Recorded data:
[Begin]

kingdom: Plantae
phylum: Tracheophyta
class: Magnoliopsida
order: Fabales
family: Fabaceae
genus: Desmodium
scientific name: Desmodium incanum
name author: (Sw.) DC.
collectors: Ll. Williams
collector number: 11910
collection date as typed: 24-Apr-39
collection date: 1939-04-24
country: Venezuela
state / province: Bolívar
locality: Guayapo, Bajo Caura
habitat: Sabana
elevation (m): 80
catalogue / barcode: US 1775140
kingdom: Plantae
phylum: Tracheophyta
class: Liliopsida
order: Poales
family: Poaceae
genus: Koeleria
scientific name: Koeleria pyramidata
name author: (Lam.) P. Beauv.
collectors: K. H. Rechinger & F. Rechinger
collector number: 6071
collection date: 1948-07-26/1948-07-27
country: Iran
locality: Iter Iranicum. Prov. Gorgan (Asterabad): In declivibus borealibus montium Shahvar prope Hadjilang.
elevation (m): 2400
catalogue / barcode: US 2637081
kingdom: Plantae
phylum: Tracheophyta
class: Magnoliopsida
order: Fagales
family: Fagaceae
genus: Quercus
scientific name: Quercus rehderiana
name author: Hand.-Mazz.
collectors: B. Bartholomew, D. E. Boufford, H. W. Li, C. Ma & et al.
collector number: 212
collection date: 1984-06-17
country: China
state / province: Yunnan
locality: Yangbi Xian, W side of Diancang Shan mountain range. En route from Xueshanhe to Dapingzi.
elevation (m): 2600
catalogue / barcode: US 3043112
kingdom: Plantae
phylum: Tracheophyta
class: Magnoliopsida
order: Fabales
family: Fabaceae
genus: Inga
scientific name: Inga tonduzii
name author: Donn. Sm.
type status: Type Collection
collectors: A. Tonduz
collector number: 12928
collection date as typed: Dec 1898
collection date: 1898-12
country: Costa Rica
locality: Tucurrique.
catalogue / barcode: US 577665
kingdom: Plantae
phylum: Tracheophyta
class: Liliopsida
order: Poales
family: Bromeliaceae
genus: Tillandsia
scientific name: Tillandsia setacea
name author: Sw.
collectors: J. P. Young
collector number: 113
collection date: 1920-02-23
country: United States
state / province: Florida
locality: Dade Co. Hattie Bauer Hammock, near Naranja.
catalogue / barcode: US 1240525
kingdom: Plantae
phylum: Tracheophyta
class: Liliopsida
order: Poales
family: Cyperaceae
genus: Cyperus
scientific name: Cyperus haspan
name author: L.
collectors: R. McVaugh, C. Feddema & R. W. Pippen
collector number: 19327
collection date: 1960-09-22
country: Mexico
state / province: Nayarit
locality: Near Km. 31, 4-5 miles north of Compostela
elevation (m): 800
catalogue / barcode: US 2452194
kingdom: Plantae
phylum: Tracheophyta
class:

[End]

> [Goal]
Return every line from the items above that contains the word "typed".

> [Task output]
collection date as typed: 24-Apr-39
collection date as typed: Dec 1898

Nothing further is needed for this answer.